If there are no values or if 'na.rm = FALSE' and there are 'NA'
values the result is 'NA' of the same type as 'x' (or more
generally the result of 'x[FALSE][NA]').
References:
Becker, R. A., Chambers, J. M. and Wilks, A. R. (1988) _The New S
Language_. Wadsworth & Brooks/Cole.
See Also:
'quantile' for general quantiles.
Examples:
median(1:4) # = 2.5 [even number]
median(c(1:3, 100, 1000)) # = 3 [odd, robust]
Two question marks will search for the command name in CRAN packages:
## search for function in CRAN
??median
Package | Topic | Type | Title |
---|---|---|---|
bit64 | qtile | help | (Q)uan(Tile)s |
ellipsis | safe_median | help | Safe version of median |
future | sticky_globals | help | Place a sticky-globals environment immediately after the global environment |
ggplot2 | hmisc | help | A selection of summary functions from Hmisc |
ggpubr | add_summary | help | Add Summary Statistics onto a ggplot. |
Hmisc | smean.cl.normal | help | Compute Summary Statistics on a Vector |
httr | guess_media | help | Guess the media type of a path from its extension. |
httr | parse_media | help | Parse a media type. |
igraph | time_bins.sir | help | SIR model on graphs |
matrixStats | rowMedians | help | Calculates the median for each row (column) in a matrix |
matrixStats | rowWeightedMedians | help | Calculates the weighted medians for each row (column) in a matrix |
matrixStats | weightedMad | help | Weighted Median Absolute Deviation (MAD) |
matrixStats | weightedMedian | help | Weighted Median Value |
olsrr | reference-media | vignette | Media |
posterior | ess_quantile | help | Effective sample sizes for quantiles |
posterior | fold_draws | help | Fold draws around their median |
posterior | mcse_quantile | help | Monte Carlo standard error for quantiles |
purrr | accumulate | help | Accumulate intermediate results of a vector reduction |
raster | Summary-methods | help | Summary methods |
recipes | step_medianimpute | help | Impute Numeric Data Using the Median |
zoo | rollmean | help | Rolling Means/Maximums/Medians/Sums |
zoo | zoo | help | Z’s Ordered Observations |
stats | mad | help | Median Absolute Deviation |
stats | median | help | Median Value |
stats | medpolish | help | Median Polish (Robust Twoway Decomposition) of a Matrix |
stats | runmed | help | Running Medians - Robust Scatter Plot Smoothing |
stats | smooth | help | Tukey’s (Running Median) Smoothing |
stats | smoothEnds | help | End Points Smoothing (for Running Medians) |
survival | Math.Surv | help | Methods for Surv objects |
At first, using help files may feel like trying to use a dictionary to see how to spell a word — if you knew how to spell it, you wouldn’t need the dictionary! Similarly, if you knew what you needed, you wouldn’t need the help file. But over time, they will become more useful, particularly when you want to figure out an obscure option that will give you exactly what you need.
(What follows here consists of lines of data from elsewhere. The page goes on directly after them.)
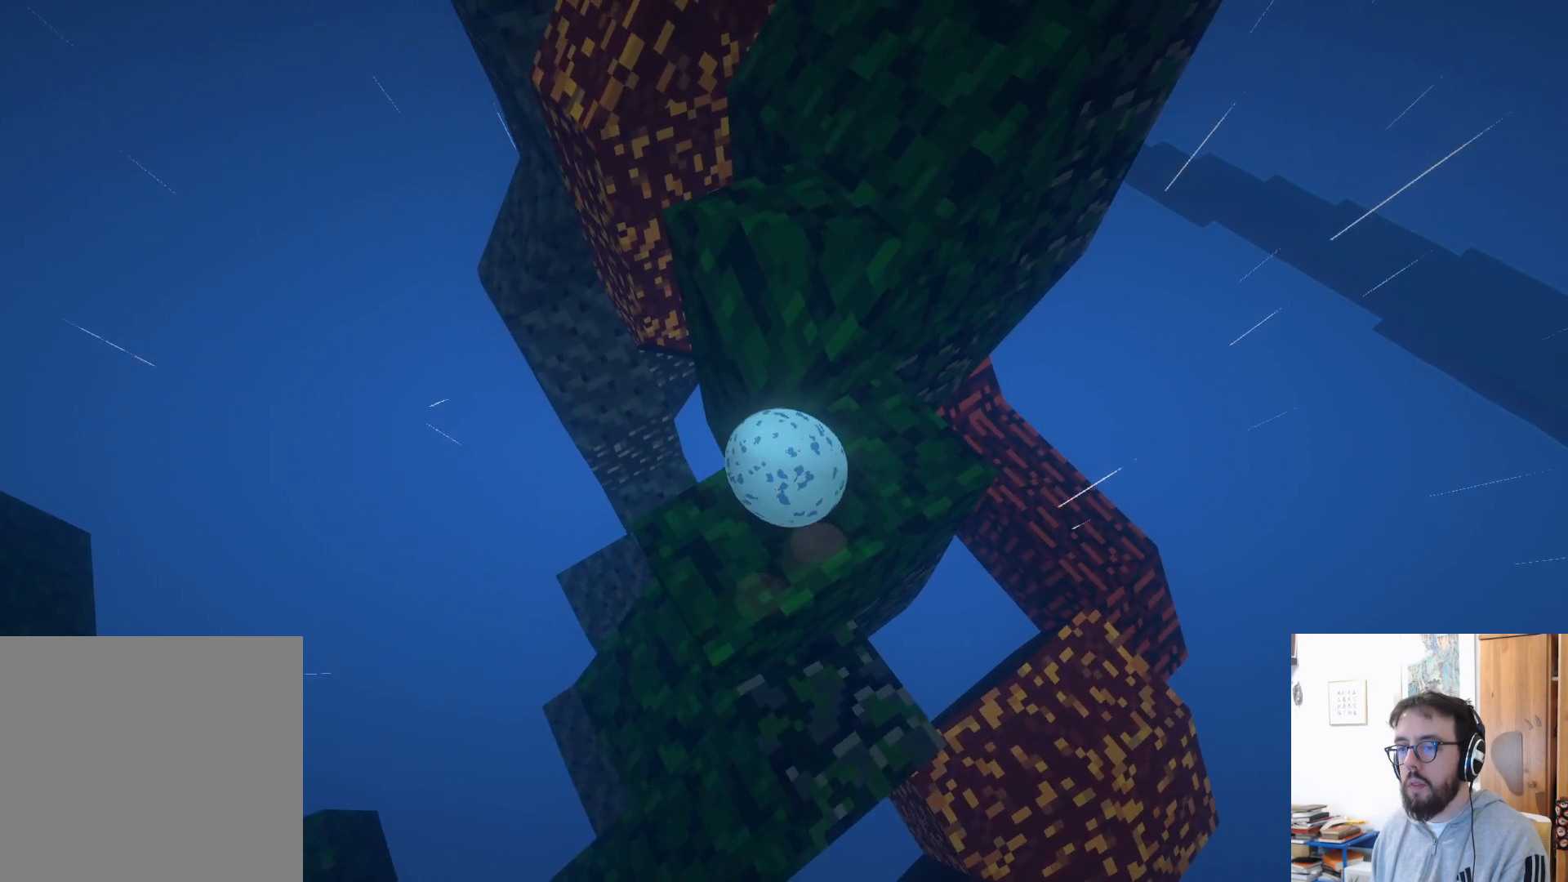
{"buttons": [], "left_stick": "center", "right_stick": "center", "events": [[50, "left_stick", "down-right"], [316, "left_stick", "center"]]}
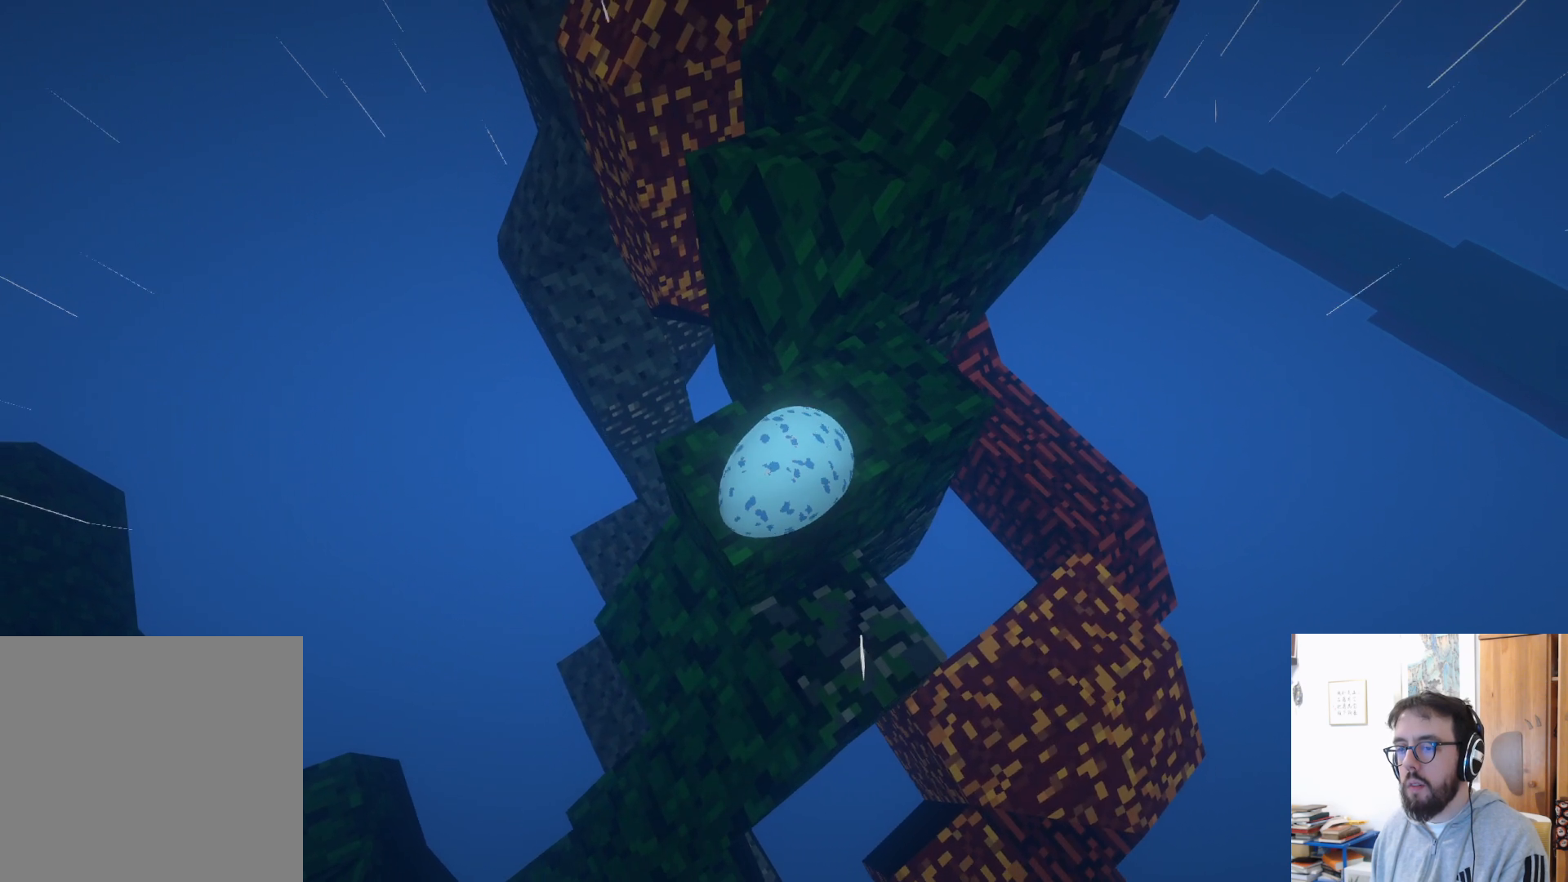
{"buttons": [], "left_stick": "up", "right_stick": "center", "events": [[33, "left_stick", "up"], [66, "R2", "down"], [283, "R2", "up"]]}
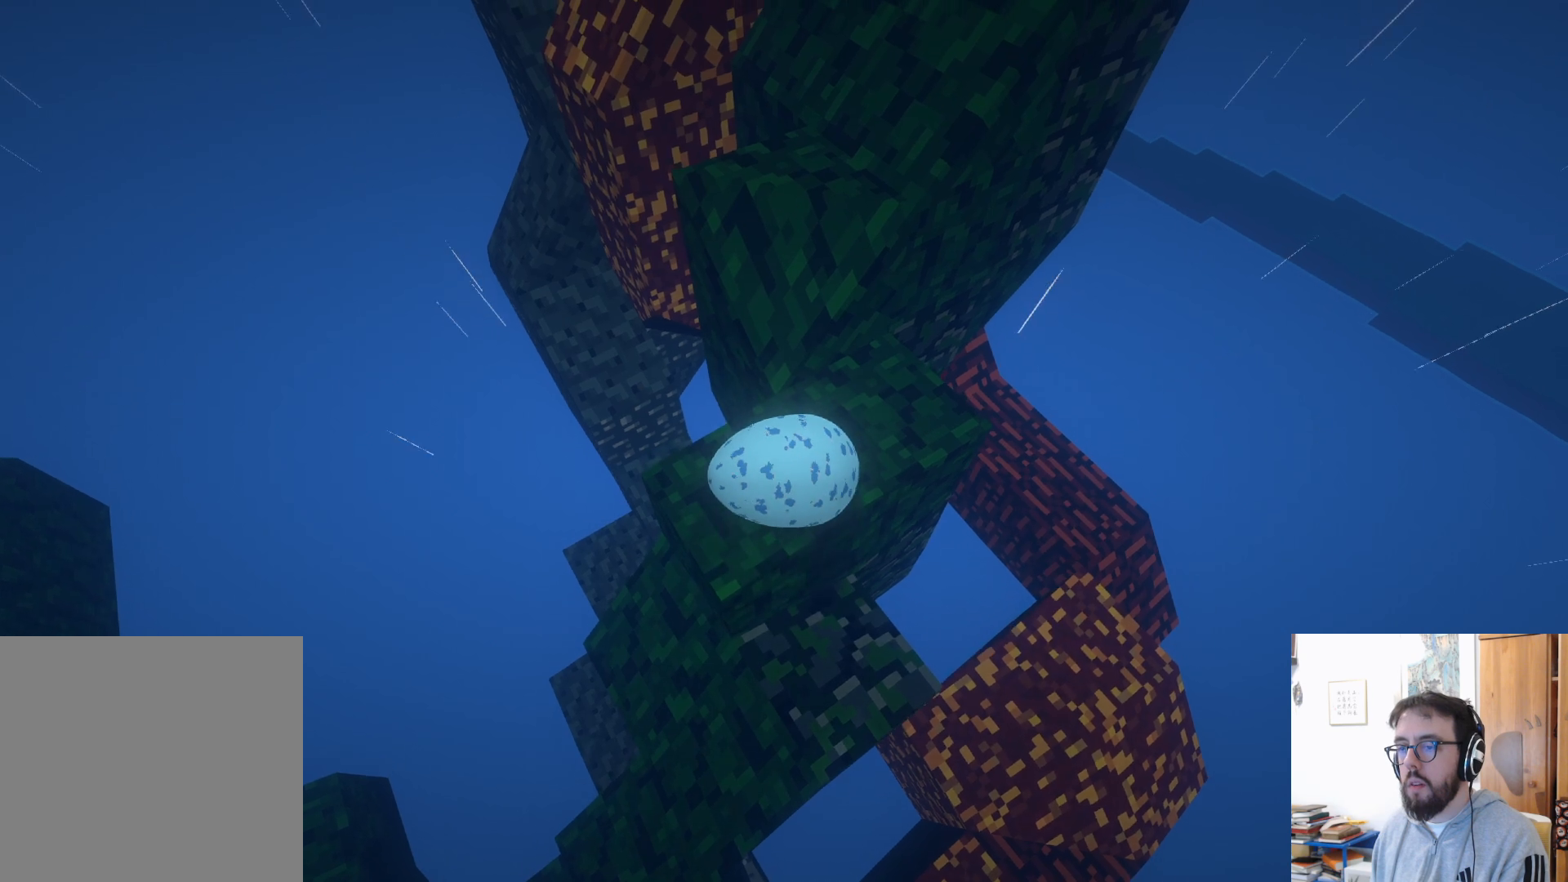
{"buttons": ["A"], "left_stick": "up", "right_stick": "center", "events": [[200, "A", "down"]]}
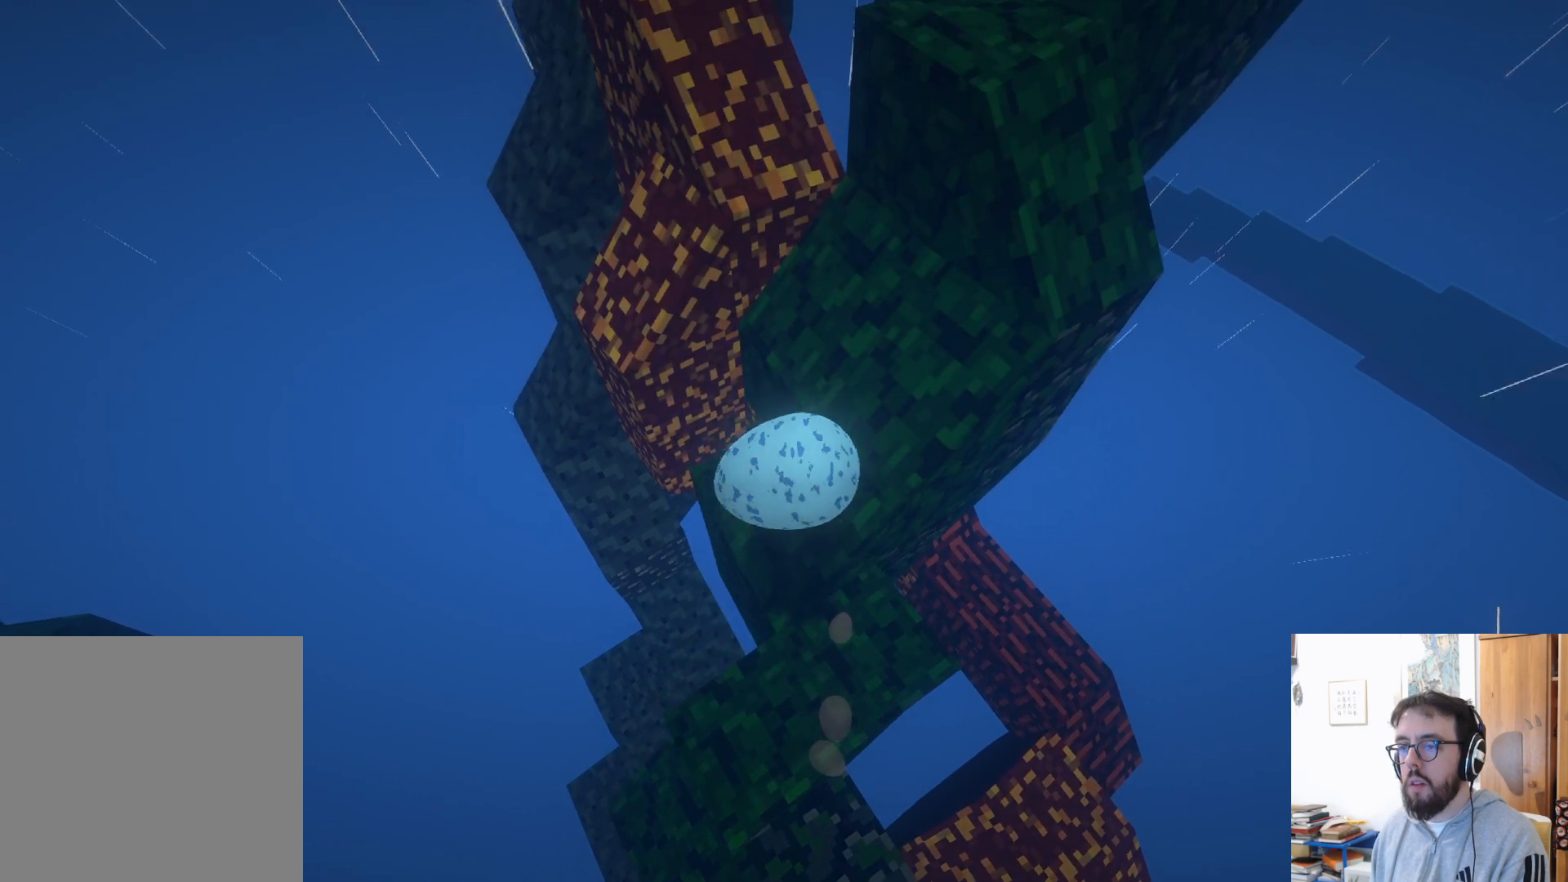
{"buttons": [], "left_stick": "down", "right_stick": "right", "events": [[50, "A", "up"], [116, "left_stick", "down-right"], [266, "left_stick", "down"], [366, "right_stick", "right"]]}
Google is a coder’s best friend. If you are having a problem, odds are a 1,000+ other people have too and at least one of them has been brave enough to ask about it in a forum like StackOverflow, CrossValidated, or R-help mailing list.
If you are lucky, you’ll find the exact answer to your question. More likely, you’ll find a partial answer that you’ll need to modify for your needs. Sometimes, you’ll find multiple partial answers that, in combination, help you figure out a solution. It can feel overwhelming at first, particularly if it’s a way of problem-solving that’s different from what you’re used to. But it does become easier with practice.
Google it!
When needing help for this class, your order of operations should be:
This is not because I don’t want to help. My concern is the opposite: that I’m likely to just show you. Data analysis is tricky because no two problems are alike. But over time, they do rhyme. The time you put in now learning to figure things out on your own will be well paid in the future.